By Roxana Tiron - 03/16/09 02:28 PM EDT
The Obama administration announced Monday that it will review a controversial Pentagon personnel system, implemented by President Bush, that pays employees by performance.
Federal employee unions have been trying to kill the National Security Personnel System (NSPS) since it was started in 2006, and Obama said during the presidential campaign that he would strongly consider a complete repeal of the system. If dismantled, it would be another example of Obama repealing a controversial Bush practice.
NSPS represented President Bush’s attempt to do away with the General Schedule — better known as GS — classification system. Many federal workers strongly object to the NSPS pay-for-performance model because they don't trust the employee rating system that affects pay raises.
After consulting with the Office of Management and Budget on Monday, Obama’s deputy secretary of Defense, Bill Lynn, announced plans to review the endeavor.
“This administration is committed to operating fair, transparent and effective personnel systems, and we are undertaking this review to assess whether NSPS meets these objectives,” Lynn said in a statement. “We recognize that varying viewpoints exist regarding NSPS, and given the scope and complexity of the system, it is important for leadership to conduct its own review of the program.”
The Pentagon will halt the transition of approximately 2,000 Pentagon employees to the new system while the review is ongoing. The employees who have already transitioned to the new system will stay there, according to a Pentagon statement.

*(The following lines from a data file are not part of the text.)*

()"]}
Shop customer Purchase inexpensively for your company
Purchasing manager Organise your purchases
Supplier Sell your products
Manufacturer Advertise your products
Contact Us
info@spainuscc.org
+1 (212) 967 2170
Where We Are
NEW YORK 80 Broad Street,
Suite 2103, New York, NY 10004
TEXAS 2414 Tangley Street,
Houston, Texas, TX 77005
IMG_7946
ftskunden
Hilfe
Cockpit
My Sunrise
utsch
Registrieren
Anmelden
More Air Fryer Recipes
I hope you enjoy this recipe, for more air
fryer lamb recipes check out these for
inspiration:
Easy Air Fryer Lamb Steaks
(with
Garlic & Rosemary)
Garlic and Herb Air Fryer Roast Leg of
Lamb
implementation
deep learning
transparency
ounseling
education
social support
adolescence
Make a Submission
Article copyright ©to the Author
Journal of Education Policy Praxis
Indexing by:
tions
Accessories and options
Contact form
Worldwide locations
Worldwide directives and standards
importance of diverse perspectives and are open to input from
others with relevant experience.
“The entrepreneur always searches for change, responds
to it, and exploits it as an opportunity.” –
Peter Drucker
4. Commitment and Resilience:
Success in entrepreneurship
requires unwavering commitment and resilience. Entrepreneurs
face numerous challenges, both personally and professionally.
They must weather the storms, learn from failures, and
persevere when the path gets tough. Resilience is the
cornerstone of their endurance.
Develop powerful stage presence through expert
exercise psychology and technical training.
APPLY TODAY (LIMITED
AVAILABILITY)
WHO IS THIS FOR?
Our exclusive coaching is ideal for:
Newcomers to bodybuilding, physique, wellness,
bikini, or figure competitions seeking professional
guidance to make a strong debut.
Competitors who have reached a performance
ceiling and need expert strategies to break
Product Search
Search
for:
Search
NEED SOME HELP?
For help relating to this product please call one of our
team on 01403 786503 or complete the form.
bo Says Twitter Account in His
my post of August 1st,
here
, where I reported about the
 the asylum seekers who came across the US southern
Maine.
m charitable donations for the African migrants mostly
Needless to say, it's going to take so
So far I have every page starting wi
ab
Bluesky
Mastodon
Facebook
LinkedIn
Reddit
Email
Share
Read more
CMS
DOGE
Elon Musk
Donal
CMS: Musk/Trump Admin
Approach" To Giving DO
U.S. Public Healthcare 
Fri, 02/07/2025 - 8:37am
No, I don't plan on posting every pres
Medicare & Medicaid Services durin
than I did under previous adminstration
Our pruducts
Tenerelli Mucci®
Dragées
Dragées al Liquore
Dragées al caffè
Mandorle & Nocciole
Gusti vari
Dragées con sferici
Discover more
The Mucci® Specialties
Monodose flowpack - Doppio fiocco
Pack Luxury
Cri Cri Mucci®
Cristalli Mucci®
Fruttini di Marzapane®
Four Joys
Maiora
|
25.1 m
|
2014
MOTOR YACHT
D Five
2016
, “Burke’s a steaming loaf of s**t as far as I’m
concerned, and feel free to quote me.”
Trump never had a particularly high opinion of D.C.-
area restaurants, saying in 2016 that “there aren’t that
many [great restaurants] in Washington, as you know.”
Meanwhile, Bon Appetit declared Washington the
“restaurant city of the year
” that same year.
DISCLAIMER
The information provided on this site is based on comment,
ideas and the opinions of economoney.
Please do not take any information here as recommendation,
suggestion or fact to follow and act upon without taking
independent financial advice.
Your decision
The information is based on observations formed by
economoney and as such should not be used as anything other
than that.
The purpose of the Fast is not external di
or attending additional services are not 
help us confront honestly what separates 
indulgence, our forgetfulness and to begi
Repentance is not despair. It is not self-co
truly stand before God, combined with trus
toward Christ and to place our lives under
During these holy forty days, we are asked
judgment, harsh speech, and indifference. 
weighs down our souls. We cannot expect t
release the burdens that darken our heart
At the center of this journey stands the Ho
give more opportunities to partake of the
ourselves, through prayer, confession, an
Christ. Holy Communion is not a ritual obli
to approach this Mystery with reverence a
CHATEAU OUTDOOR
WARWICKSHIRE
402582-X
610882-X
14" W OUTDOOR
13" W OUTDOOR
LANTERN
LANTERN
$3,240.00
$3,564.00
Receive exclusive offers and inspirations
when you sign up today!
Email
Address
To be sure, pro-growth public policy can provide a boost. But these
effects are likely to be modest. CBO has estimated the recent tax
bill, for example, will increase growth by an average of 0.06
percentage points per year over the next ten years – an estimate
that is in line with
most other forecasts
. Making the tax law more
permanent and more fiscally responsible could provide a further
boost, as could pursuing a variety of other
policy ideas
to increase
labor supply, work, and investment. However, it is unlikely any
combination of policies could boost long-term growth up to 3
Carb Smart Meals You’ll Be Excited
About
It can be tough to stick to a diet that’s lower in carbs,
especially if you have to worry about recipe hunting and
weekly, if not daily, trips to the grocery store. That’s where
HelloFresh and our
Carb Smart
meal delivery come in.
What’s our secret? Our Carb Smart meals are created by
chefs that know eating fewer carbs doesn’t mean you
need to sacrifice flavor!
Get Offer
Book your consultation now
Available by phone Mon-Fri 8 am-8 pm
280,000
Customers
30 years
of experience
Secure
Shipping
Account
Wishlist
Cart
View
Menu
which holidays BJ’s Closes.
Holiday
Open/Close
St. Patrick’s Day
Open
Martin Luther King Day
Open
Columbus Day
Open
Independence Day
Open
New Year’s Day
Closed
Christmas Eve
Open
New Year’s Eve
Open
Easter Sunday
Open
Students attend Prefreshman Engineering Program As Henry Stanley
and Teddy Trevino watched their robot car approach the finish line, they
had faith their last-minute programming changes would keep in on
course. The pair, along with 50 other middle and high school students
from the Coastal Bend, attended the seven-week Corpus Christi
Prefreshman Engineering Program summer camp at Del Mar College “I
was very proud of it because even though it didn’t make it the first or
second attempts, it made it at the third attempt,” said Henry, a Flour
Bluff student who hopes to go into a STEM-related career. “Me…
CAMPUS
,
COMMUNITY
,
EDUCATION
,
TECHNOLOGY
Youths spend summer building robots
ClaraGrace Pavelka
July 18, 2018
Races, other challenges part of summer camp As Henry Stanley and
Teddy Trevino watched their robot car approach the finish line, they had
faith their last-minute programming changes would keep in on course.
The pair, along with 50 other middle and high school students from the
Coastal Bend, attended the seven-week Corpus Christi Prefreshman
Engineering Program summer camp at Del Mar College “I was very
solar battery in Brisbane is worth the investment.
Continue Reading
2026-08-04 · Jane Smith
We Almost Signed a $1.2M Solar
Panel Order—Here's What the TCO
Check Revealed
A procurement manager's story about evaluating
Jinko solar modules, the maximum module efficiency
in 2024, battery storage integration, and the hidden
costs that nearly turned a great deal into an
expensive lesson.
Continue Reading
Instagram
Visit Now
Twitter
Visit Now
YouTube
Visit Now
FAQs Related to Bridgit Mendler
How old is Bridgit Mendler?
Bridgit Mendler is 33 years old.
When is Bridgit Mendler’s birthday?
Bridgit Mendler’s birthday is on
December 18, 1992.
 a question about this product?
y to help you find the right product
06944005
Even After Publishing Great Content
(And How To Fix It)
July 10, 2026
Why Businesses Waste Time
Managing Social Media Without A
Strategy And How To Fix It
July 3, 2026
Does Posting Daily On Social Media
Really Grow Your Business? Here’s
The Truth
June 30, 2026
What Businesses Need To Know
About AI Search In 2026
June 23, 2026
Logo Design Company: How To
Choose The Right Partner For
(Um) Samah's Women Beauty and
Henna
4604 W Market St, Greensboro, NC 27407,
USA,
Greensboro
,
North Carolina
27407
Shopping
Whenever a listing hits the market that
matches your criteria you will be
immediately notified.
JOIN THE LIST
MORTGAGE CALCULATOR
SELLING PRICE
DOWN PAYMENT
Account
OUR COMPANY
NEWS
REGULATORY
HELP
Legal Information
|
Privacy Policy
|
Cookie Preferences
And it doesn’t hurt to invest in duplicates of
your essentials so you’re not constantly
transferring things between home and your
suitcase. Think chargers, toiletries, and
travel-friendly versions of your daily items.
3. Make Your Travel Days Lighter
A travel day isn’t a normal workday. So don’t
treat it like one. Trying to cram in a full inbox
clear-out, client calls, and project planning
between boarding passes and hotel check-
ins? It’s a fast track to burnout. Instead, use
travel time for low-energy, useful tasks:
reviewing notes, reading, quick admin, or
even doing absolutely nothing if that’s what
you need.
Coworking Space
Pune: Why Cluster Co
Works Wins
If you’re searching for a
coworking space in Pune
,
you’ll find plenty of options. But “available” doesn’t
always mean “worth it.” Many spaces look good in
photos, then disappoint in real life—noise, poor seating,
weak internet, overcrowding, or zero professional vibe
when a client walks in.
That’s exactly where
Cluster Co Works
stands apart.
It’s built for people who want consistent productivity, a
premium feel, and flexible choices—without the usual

NSPS implementation, which began in 2006, changed the way Pentagon civilians are hired, compensated, promoted and rewarded. The system currently covers approximately 205,000 Pentagon employees.
In February, key House defense authorizers urged Defense Secretary Robert Gates to stop moving civilian employees into the NSPS.
In a letter, panel Chairman Ike Skelton (D-Mo.) and Rep. Solomon Ortiz (D-Texas) told Gates the personnel system has resulted in “widespread distrust and discontent within the ranks of the hundreds of thousands of dedicated DOD employees.”